Не могу объяснить своей ошибки, но она разозлила Беллу сильнее, чем что-либо и когда-либо злившее ее.
«Как он сказал? — воскликнула она, переводя взгляд на Луизу, на своего дружка и снова на Луизу. — Что это значит? Почему он назвал меня „Долли“? Кто она такая, черт возьми?! Почему, почему (поворачиваясь ко мне), почему ты так сказал?»
«Обмолвка, прости», — ответил я, обмирая, пытаясь все обратить в сновидение, в сновидение об этой последней ужасной минуте.
Они поспешили к своему крошечному «Клопу», он чуть впереди, то слева, то справа от нее, уже вспарывая воздух автомобильным ключиком. Аквамариновое небо теперь было безмолвно, темно и пусто, с одною звездообразной звездой, о которой я как-то давным-давно, в другом мире, написал по-русски элегию.
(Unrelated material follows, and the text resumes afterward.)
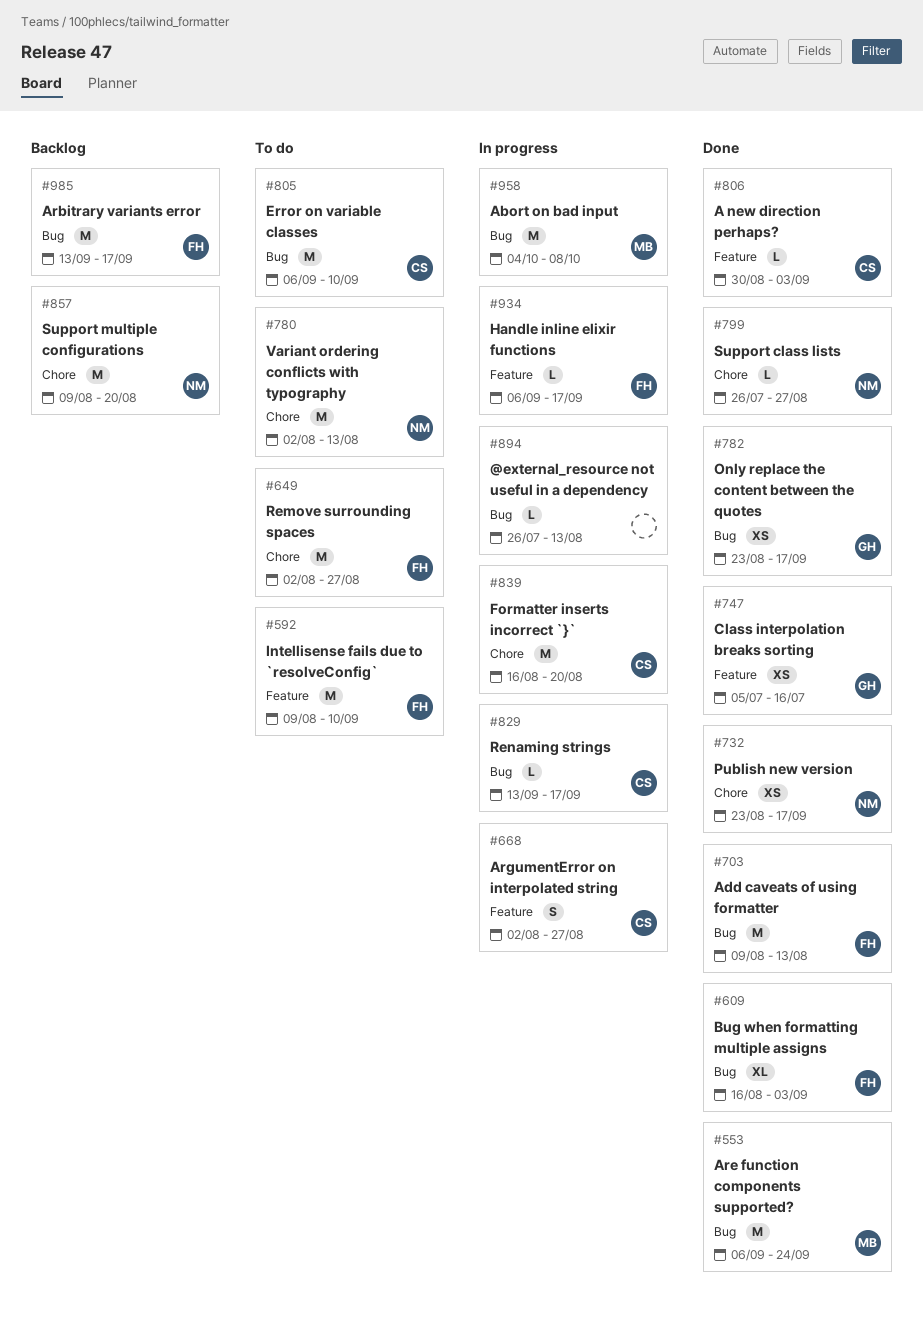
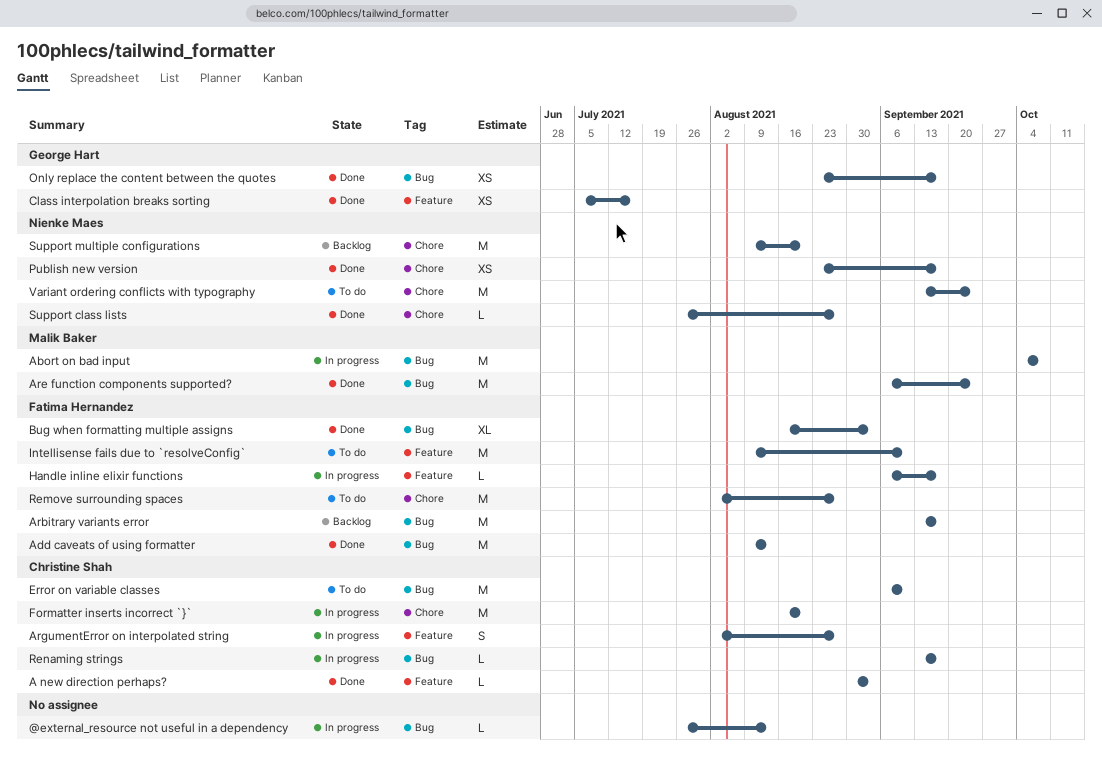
Variant ordering conflicts with typography, start: Aug 2 -> Sep 13
Variant ordering conflicts with typography, due: Aug 13 -> Sep 24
«Какой обаятельный, доброжелательный, культурный и очень привлекательный молодой человек! — сказала Луиза, когда мы втиснулись в лифт. — Ты как, в настроении сегодня? Прямо сейчас, а, Вад?»
Часть пятая
1
Эту предпоследнюю часть «Арлекинов»[196], этот искрометный эпизод моего в целом инертного существования ужасно трудно изложить на бумаге: он напоминает мне те упражнения за провинность, которые суровейшая из моих французских гувернанток придумывала мне в наказание — переписать cent fois (свист и плевок) какую-нибудь старинную поговорку — за то, что я к иллюстрациям в ее Petit Larousse[197]добавил на полях некоторые собственные, или за то, что исследовал под партой ножки Лалаги[198] Л., моей маленькой кузины, с которой у нас были общие уроки в то незабываемое лето. И хотя я не раз пересказывал перед полным залом своих собственных, строчащих страницу за страницей или дремлющих «я» историю моего стремительного визита в Ленинград в конце шестидесятых, я все еще не уверен ни в необходимости, ни в успешности разрешения этой гнетущей задачи. Но ты все взвесила, ты, нежно-непреклонная, о да, и ты решила, что я должен описать свои приключения, дабы придать некоторое подобие значительности жалкой участи моей дочери.